# generating pilot sub-carriers in matlab

I wanted to simulate OFDM system in MATLAB. I'm using Fixed WiMAX OFDM parameters in my simulation, where the number of data sub-carriers are 192, number of Pilot sub-carriers are 8, number Null sub-carriers are 56. Null tones can be obtained in MATLAB by generating zero matrix with the required rows and columns.

% Null subcarrier:
msg(1,1:100)=0;


similarly, for data subcarriers, digitally modulated data is sent.

% Data subcarrier:
msg(2,1:100)= 1*sign(randn(1,100)) + i*sign(randn(1,100));


my question is, what type of data could I send for Pilot tones?? all books and literature I have read says that: Pilot tones are just known data. What type of Known data are the Pilot tones? What kind of data should I send in my specific problem? Please, clarify.
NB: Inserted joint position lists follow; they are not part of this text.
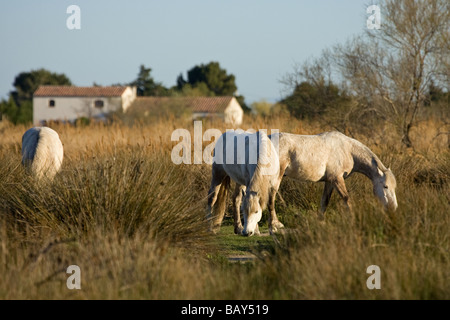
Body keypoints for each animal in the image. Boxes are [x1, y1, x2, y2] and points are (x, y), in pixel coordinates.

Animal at [268, 131, 398, 218]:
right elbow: (347, 199)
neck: (348, 150)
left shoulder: (329, 181)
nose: (393, 207)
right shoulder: (336, 179)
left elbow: (324, 202)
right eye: (385, 186)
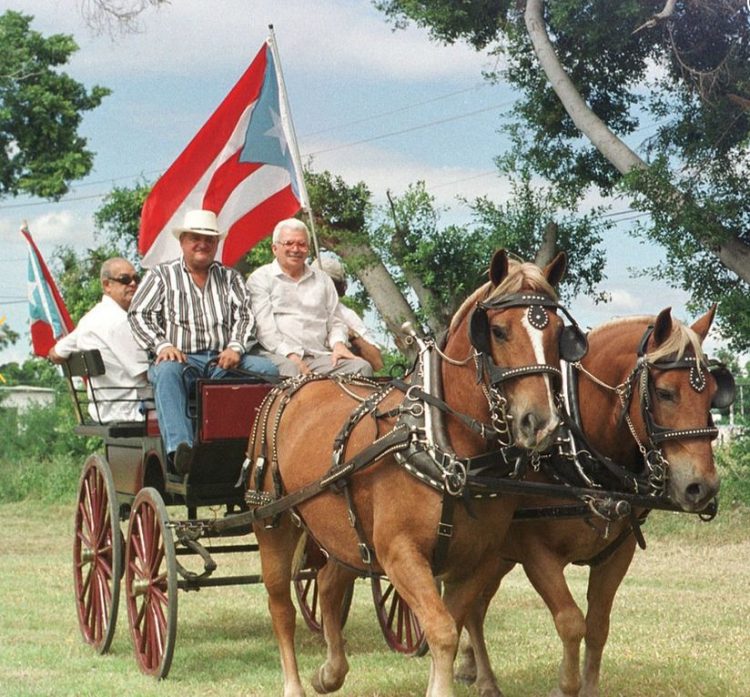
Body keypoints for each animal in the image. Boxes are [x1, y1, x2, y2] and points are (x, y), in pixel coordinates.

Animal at [248, 250, 588, 696]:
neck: (443, 445)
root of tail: (295, 383)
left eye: (559, 333)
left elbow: (450, 624)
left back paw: (330, 672)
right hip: (273, 523)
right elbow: (441, 629)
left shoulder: (477, 558)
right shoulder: (401, 553)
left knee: (329, 584)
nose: (541, 423)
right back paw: (294, 683)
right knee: (280, 606)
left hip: (344, 532)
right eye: (497, 331)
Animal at [458, 308, 736, 696]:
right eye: (665, 393)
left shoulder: (616, 555)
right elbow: (571, 621)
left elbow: (598, 624)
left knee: (477, 604)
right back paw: (485, 680)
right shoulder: (536, 554)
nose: (703, 487)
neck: (576, 452)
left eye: (712, 394)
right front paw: (565, 685)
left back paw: (471, 667)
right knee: (472, 607)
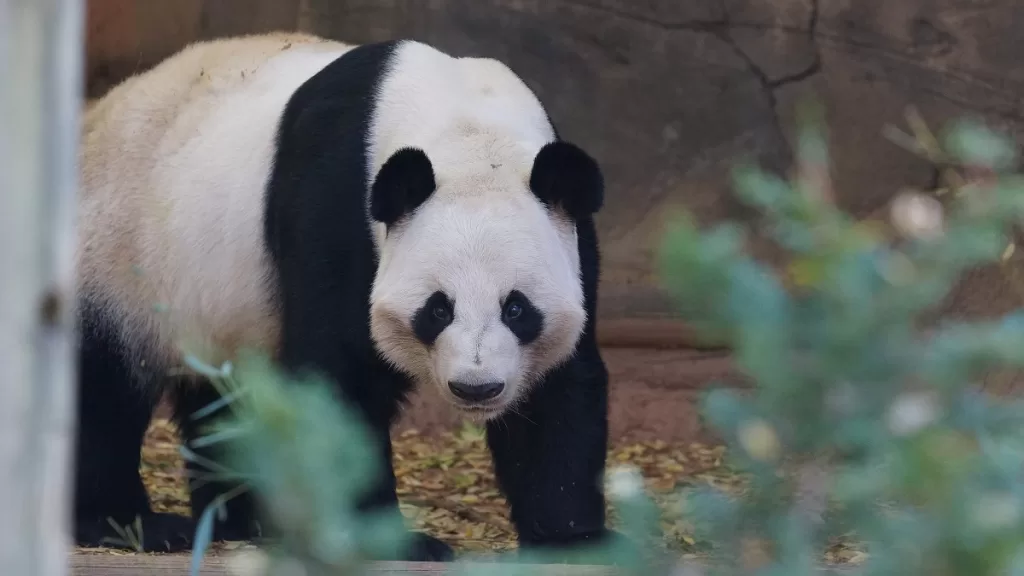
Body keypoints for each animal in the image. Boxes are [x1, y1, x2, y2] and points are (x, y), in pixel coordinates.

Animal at [75, 32, 611, 561]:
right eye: (438, 309)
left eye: (516, 308)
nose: (476, 388)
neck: (468, 133)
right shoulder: (335, 207)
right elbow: (339, 376)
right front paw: (394, 542)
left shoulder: (571, 237)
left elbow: (559, 388)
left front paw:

• Do I fail to see the question here? You calculate their value according to the standard and set the eight subcarriers of the OFDM symbol where they need to go to those values.
– jan
Apr 6, 2014 at 10:10

## Principle

The pilot tone/subcarrier (short: pilot) modulation for WiMax is specified in section 8.3.3.4.2 of IEEE standard 802.16-2004, which is available on the IEEE site. The data bits transmitted on the pilots are defined by a pseudo-random binary sequence (PRBS) $w_k$ of which the polynomial is given by $X^{11}+X^9+1$. The index $k$ stands for the OFDM symbol number and the the pilot tones are modulated using binary phase shift keying (BPSK), i.e. the subcarrier value is either $-A$ or $A$. The detailed allocation of BPSK symbols can be taken from the following equations that I have copied from the above-cited standard

As the energy of all subcarriers shall be equal and as you're using the symbol alphabet $\{1+j, 1-j, -1+j, -1-j\}$ with symbol energy $\sqrt{1^2+1^2}=\sqrt 2$ it must hold $A=\sqrt 2$.

## Example

The sequence for pilots in the uplink is $w_k=1,\ldots$ and the modulation of subcarriers in the first OFDM symbol ($k=0$) is given by

subcarrier index  value
----------------  -----
-88               -A
-63                A
-38               -A
-13                A
13               -A
38               -A
63               -A
88               -A


## Implementation

Create the sequence $w_k$ and create the BPSK symbols according to the above principle for every $k$. Then assign these values to the pilot subcarriers of every OFDM symbol. If rigorous accordance to the standard is not required you can just make up any random sequence of BPSK symbols and allocate them to the pilot subcarriers. Note that the pilot subcarrier allocation might be different depending on the version of the standard, uplink/downlink and PUSC/FUSC.

In your case, each OFDM symbol contains 256 sub-carriers. Store the pilot values for a OFDM symbol at time instant $n$ in an $8 \times 1$ array say V. Also, you have the positions of the pilot carriers stored in a array say, P. Let the OF(:,n) represent the $256 \times 1$ OFDM symbol at time n.

Then you can assign the pilot values V to the corresponding pilot positions P in the OFDM symbol at time n as

OF(P,n)=V


in MATLAB. I hope this helps you a bit.